* TASK GOAL
Return everything in the author-information text on serum N-glycomics in diabetes, from "Author information" down to "B-9052, Ghent, Belgium.", with the wording unchanged.

* TEXT SEGMENT
★ ★ ★ ★
N-glycomic changes in serum proteins in type 2 diabetes mellitus correlate with complications and with metabolic syndrome parameters.

Author information

1
Experimental models in Clinical Pathology, Italian National Research Center on Aging (INRCA), Ancona, 60127, Italy.
2
VIB Inflammation Research Center, Technologiepark 927, B-9052, Ghent, Belgium; Department of Molecular Biology, Ghent University, Technologiepark 927, B-9052, Ghent, Belgium.
3
Scientific Direction, Italian National Research Center on Aging (INRCA), Ancona, 60124, Italy.
4
Metabolic Diseases and Diabetology Unit, Italian National Research Center on Aging (INRCA), 60127, Ancona, Italy.
5
Department of Clinical and Molecular Sciences, Università Politecnica delle Marche, Ancona, 60020, Italy; Center of Clinical Pathology and Innovative Therapy, Italian National Research Center on Aging (INRCA), Ancona, 60127, Italy.
6
Institut d'Investigacions Biomèdiques August Pi i Sunyer (IDIBAPS), Barcelona, 08036, Spain; Centro de Investigación Biomédica en Red de Diabetes y Enfermedades Metabólicas Asociadas (CIBERDEM), Barcelona, 08017, Spain.
7
Department of Cardiovascular and Metabolic Diseases, IRCCS Gruppo Multimedica Sesto San Giovanni (MI), 20099, Italy.
8
Center of Biostatistic, Italian National Research Center on Aging (INRCA), Ancona, 60124, Italy.
9
Department of Experimental, Diagnostic and Specialty Medicine Experimental Pathology, University of Bologna, Via S. Giacomo 12, Bologna, 40126, Italy.
★ ★ ★ ★
* PROVIDED MATERIAL
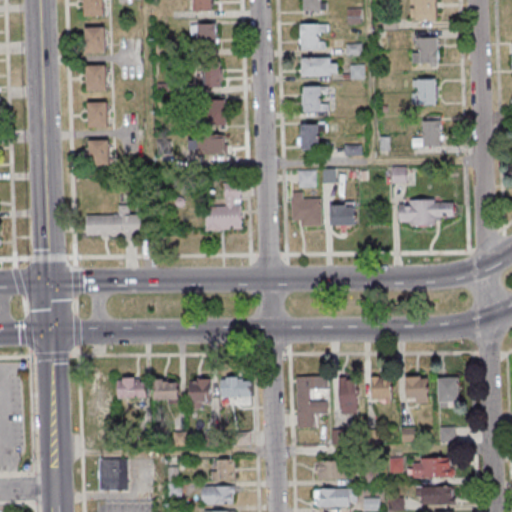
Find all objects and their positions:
building: (314, 4)
building: (199, 5)
building: (202, 5)
building: (311, 5)
building: (93, 7)
building: (90, 8)
building: (423, 9)
road: (367, 10)
building: (421, 10)
building: (352, 16)
building: (387, 24)
building: (204, 33)
building: (312, 35)
building: (200, 37)
building: (309, 37)
building: (95, 39)
building: (91, 40)
building: (160, 48)
building: (351, 49)
building: (426, 50)
building: (423, 51)
building: (511, 60)
building: (319, 65)
building: (315, 67)
building: (357, 71)
building: (355, 72)
building: (208, 74)
building: (211, 74)
building: (96, 76)
building: (92, 78)
building: (161, 88)
building: (424, 91)
building: (421, 93)
building: (312, 98)
building: (313, 99)
building: (381, 109)
building: (209, 112)
building: (217, 112)
building: (97, 113)
building: (94, 115)
building: (508, 126)
road: (8, 132)
building: (309, 133)
building: (430, 133)
building: (427, 134)
building: (307, 137)
road: (42, 141)
building: (206, 143)
building: (382, 144)
building: (205, 145)
building: (162, 147)
building: (350, 150)
building: (99, 151)
building: (95, 153)
road: (371, 161)
building: (511, 167)
building: (349, 174)
building: (396, 174)
building: (361, 175)
building: (326, 176)
building: (307, 177)
building: (304, 179)
building: (177, 202)
building: (306, 209)
building: (226, 210)
building: (424, 210)
building: (222, 211)
building: (304, 211)
building: (421, 212)
building: (342, 213)
building: (339, 216)
building: (110, 224)
building: (114, 224)
road: (294, 253)
road: (266, 255)
road: (484, 255)
road: (48, 256)
road: (15, 257)
road: (74, 260)
road: (392, 278)
road: (74, 280)
road: (156, 281)
road: (18, 282)
road: (23, 283)
traffic signals: (47, 283)
road: (98, 303)
road: (25, 304)
road: (75, 305)
road: (2, 308)
road: (47, 308)
road: (76, 329)
road: (27, 330)
road: (392, 330)
road: (186, 332)
road: (75, 333)
road: (24, 334)
traffic signals: (48, 334)
road: (507, 351)
road: (378, 352)
road: (489, 352)
road: (172, 354)
road: (16, 356)
road: (49, 356)
building: (236, 386)
building: (132, 387)
building: (232, 388)
building: (381, 388)
building: (416, 388)
building: (128, 389)
building: (165, 389)
building: (162, 390)
building: (378, 390)
building: (414, 390)
building: (200, 391)
building: (449, 391)
building: (445, 392)
building: (197, 393)
building: (345, 396)
building: (102, 397)
building: (307, 400)
building: (308, 401)
building: (347, 407)
road: (29, 411)
parking lot: (9, 417)
road: (80, 418)
road: (509, 421)
road: (52, 422)
road: (255, 427)
road: (291, 427)
road: (473, 432)
building: (448, 433)
building: (408, 434)
building: (406, 435)
building: (445, 435)
building: (341, 436)
building: (211, 437)
building: (340, 437)
building: (371, 437)
building: (239, 439)
building: (177, 440)
road: (134, 451)
building: (393, 465)
building: (396, 465)
building: (224, 468)
building: (431, 468)
building: (432, 468)
building: (331, 469)
building: (329, 470)
building: (221, 471)
building: (113, 473)
building: (171, 474)
building: (111, 475)
building: (370, 477)
road: (32, 488)
road: (27, 489)
building: (172, 490)
building: (219, 494)
road: (82, 495)
building: (435, 495)
building: (215, 496)
building: (433, 496)
building: (332, 497)
building: (336, 497)
building: (372, 504)
building: (395, 504)
parking lot: (129, 505)
building: (369, 505)
road: (83, 506)
road: (33, 508)
building: (174, 510)
building: (217, 511)
building: (220, 511)
building: (443, 511)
★ ★ ★ ★
* WRITTEN RESPONSE
Author information

1
Experimental models in Clinical Pathology, Italian National Research Center on Aging (INRCA), Ancona, 60127, Italy.
2
VIB Inflammation Research Center, Technologiepark 927, B-9052, Ghent, Belgium; Department of Molecular Biology, Ghent University, Technologiepark 927, B-9052, Ghent, Belgium.